═════ TEXTO DE ORIGEN ═════

“No estamos condenados a la desigualdad que hoy vivimos, lo podemos revertir y eso depende de nosotros”, advirtió el Presidente al encabezar una nueva reunión del Gabinete Federal que se realizó en la ciudad tucumana de Monteros, donde agregó: “Tenemos una gran oportunidad, la Argentina está creciendo a pasos acelerados, ha crecido mucho más de lo que todos preveían”.
Acompañado por funcionarios nacionales y gobernadores, el Jefe de Estado dijo además que luego de “tanto dolor” producido por la pandemia de coronavirus es necesario “reflexionar” para “construir otro mundo, otra Argentina” ya que “no tiene sentido volver a reconstruir la injusticia” del pasado.
Respecto del federalismo, dijo que es necesario construir un “desarrollo integral” de la Argentina, para convertirla en un país “más justo, con más equilibrio”.
En el marco del encuentro ministerial federal, Fernández volvió a insistir sobre la necesidad de dotar de potencia a las provincias que están por fuera del centro productivo agrario: “No es posible que un chico que viva en el norte piense que puede encontrar mejor suerte en los suburbios de Córdoba, Rosario y Buenos Aires”, dijo.
El Primer Mandatario señaló como ejemplo la producción minera, donde “Argentina sólo explota el 40 por ciento” y pidió a sus interlocutores que en “todo el potencial” que supone para las provincias cordilleranas.
En ese mismo sentido se preguntó si “no será hora de pensar si la Secretaría de Minería tendría que estar en alguna provincia minera” o la de pesca en una patagónica.
Después afirmó que Argentina está “creciendo a pasos acelerados” pero advirtió la necesidad de que ese “crecimiento llegue a todos”.

═════ DATOS PROPORCIONADOS ═════

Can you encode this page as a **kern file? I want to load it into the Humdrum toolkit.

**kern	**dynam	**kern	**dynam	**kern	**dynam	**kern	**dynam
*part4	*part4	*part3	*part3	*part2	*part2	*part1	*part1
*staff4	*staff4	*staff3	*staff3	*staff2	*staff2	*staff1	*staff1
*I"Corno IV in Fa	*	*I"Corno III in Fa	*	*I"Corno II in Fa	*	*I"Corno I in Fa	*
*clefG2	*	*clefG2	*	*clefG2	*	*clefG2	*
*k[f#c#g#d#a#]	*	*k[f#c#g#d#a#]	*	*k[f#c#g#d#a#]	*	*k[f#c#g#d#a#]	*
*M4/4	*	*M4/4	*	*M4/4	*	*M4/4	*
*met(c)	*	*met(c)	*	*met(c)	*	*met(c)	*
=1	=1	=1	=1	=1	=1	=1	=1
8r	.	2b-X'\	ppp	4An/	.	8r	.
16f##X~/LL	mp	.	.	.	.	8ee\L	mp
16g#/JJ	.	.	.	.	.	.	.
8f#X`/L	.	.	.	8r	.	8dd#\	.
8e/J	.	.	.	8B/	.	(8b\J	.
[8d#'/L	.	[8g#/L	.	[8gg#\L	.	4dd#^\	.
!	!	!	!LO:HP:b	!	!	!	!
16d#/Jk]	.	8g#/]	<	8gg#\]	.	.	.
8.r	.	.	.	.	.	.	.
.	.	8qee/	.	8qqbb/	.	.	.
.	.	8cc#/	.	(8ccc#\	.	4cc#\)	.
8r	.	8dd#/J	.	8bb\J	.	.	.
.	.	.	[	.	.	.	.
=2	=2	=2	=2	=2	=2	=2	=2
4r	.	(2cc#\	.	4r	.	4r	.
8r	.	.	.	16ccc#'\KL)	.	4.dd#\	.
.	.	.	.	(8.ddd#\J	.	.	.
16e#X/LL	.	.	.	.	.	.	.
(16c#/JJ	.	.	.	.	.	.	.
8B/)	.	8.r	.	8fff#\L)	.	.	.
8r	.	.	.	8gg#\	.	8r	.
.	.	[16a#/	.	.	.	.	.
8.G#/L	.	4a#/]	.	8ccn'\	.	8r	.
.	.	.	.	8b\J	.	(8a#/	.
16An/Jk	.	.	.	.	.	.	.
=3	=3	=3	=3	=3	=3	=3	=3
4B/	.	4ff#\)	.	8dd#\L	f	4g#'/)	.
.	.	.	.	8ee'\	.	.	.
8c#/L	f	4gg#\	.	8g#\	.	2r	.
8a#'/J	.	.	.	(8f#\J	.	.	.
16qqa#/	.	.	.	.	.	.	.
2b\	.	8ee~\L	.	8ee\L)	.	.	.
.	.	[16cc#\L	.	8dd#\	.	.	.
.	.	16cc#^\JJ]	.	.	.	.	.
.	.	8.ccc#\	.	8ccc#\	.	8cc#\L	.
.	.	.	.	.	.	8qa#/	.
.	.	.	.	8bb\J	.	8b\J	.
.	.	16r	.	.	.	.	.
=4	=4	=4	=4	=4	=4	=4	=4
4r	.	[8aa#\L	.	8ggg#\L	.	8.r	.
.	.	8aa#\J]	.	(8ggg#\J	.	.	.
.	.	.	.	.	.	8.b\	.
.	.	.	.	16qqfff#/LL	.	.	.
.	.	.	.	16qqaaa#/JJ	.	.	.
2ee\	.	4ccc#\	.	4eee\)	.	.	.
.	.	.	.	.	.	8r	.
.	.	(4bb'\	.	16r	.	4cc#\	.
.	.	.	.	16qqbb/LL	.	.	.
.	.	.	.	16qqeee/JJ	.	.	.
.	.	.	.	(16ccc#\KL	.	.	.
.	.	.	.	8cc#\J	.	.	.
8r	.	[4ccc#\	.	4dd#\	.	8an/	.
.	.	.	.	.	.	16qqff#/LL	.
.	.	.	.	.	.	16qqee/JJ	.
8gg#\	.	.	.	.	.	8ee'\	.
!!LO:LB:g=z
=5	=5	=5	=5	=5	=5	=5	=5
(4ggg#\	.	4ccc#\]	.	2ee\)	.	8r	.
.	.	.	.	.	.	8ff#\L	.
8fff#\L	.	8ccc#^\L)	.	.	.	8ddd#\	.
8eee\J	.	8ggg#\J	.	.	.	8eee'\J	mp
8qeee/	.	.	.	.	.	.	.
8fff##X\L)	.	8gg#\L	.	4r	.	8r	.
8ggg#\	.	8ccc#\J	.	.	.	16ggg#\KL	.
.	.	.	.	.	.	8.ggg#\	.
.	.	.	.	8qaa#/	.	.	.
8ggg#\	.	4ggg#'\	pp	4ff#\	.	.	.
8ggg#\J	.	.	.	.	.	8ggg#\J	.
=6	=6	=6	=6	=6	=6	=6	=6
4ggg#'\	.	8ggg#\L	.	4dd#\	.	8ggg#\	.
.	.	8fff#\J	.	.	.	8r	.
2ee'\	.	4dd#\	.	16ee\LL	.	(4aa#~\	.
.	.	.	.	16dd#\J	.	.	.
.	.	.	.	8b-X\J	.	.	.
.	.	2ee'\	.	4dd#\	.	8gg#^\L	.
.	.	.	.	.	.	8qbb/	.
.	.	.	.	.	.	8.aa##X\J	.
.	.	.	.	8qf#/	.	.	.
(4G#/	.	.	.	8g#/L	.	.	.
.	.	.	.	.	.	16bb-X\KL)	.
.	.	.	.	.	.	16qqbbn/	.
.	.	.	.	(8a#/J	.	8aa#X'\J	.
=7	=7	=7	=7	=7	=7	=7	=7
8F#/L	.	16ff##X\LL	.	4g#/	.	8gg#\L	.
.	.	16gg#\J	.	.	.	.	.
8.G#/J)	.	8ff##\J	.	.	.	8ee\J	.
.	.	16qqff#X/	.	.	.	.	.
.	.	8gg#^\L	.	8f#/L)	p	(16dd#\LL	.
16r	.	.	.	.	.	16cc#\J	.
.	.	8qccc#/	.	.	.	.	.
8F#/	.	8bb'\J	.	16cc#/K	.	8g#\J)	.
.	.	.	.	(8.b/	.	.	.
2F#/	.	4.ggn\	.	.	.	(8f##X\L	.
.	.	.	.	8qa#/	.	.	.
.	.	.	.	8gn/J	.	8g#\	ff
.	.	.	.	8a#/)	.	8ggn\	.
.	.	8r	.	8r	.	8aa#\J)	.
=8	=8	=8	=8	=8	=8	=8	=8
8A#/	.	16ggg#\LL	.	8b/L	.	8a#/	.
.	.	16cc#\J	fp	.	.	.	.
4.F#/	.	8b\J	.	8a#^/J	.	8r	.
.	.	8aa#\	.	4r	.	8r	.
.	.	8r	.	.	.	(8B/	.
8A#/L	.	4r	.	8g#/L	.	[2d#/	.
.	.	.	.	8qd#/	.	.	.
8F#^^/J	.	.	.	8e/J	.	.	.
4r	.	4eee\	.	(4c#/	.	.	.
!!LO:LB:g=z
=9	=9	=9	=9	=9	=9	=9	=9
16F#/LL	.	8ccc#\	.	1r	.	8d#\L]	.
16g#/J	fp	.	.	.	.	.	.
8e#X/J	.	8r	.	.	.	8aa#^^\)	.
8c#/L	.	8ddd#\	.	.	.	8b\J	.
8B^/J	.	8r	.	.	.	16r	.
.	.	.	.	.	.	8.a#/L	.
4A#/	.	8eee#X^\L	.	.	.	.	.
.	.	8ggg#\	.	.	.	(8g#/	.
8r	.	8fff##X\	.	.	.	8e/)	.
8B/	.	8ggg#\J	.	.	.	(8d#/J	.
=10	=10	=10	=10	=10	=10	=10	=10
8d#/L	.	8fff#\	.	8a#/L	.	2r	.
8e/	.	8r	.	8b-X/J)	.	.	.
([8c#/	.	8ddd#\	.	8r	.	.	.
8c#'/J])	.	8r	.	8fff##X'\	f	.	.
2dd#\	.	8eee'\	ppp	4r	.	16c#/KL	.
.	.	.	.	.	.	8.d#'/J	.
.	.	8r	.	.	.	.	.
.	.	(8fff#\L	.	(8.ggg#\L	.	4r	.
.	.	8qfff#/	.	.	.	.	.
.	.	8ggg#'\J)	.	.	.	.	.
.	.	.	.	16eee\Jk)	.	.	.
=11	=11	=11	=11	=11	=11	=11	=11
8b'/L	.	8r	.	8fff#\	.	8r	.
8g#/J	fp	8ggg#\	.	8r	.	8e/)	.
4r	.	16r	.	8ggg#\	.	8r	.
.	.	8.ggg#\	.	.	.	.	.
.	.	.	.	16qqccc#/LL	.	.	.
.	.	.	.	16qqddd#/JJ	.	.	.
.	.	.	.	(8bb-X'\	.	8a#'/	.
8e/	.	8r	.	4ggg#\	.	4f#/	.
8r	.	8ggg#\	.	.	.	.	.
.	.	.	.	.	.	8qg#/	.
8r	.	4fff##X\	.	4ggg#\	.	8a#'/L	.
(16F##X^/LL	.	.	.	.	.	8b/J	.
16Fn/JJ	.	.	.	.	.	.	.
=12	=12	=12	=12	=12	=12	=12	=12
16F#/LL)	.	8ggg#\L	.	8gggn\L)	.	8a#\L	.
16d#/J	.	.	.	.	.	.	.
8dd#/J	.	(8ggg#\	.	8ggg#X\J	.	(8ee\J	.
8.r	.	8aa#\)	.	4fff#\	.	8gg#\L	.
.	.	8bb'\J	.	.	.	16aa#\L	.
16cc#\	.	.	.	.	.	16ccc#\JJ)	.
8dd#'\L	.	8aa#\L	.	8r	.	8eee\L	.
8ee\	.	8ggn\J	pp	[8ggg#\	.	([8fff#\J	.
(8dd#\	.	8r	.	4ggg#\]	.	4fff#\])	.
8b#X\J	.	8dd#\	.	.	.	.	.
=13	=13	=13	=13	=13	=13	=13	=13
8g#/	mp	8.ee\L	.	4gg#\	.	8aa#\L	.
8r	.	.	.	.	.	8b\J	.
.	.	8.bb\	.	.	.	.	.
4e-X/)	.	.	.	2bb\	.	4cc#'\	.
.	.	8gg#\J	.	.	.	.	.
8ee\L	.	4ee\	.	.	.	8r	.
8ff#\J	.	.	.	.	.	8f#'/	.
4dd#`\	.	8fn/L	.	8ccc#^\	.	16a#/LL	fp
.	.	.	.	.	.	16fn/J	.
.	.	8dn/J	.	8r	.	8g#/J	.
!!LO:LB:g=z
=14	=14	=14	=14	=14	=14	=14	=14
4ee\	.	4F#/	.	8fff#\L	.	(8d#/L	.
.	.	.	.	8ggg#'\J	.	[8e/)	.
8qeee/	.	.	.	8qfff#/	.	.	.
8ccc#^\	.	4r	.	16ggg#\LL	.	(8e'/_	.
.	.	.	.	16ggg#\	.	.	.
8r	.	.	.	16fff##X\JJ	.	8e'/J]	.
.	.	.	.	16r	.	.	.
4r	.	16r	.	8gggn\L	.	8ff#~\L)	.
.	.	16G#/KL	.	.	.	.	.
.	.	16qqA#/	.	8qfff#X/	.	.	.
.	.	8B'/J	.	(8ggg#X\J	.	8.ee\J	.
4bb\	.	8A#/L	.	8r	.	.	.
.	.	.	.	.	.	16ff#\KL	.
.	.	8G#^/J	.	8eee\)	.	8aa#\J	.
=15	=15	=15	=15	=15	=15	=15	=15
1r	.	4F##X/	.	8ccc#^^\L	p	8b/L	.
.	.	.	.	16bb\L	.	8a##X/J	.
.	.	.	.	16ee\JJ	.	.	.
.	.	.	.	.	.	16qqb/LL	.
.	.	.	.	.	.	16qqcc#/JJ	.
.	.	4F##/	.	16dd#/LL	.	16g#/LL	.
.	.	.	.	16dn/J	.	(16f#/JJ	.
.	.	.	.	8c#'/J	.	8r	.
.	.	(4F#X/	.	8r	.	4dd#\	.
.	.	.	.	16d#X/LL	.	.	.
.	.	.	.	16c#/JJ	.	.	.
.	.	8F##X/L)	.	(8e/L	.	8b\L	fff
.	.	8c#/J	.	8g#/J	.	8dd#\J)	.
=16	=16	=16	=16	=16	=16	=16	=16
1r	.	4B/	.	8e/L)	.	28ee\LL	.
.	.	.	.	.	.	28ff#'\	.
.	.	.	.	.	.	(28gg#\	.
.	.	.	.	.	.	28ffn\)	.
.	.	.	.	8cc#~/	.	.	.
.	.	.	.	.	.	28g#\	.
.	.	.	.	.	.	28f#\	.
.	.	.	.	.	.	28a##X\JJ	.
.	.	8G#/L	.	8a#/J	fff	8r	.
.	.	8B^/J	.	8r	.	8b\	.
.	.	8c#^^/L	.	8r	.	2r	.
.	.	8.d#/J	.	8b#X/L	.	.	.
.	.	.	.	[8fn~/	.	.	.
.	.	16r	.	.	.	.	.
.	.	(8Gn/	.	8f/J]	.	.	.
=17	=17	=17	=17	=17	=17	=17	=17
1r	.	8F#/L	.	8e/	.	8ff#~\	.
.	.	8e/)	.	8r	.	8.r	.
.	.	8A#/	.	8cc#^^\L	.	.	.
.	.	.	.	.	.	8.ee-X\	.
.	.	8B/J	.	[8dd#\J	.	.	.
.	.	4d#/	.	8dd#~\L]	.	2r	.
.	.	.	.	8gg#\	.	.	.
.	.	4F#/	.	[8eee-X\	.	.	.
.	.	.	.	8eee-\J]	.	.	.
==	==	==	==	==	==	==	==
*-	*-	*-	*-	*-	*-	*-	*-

═════

-- INSTRUCCIONES --
Copia de nuevo todo lo que va desde "En el marco" hasta "las provincias cordilleranas." en el texto de origen, pero cambia "Fernández" por "el mandatario".

-- SOLUCIÓN --
En el marco del encuentro ministerial federal, el mandatario volvió a insistir sobre la necesidad de dotar de potencia a las provincias que están por fuera del centro productivo agrario: “No es posible que un chico que viva en el norte piense que puede encontrar mejor suerte en los suburbios de Córdoba, Rosario y Buenos Aires”, dijo.
El Primer Mandatario señaló como ejemplo la producción minera, donde “Argentina sólo explota el 40 por ciento” y pidió a sus interlocutores que en “todo el potencial” que supone para las provincias cordilleranas.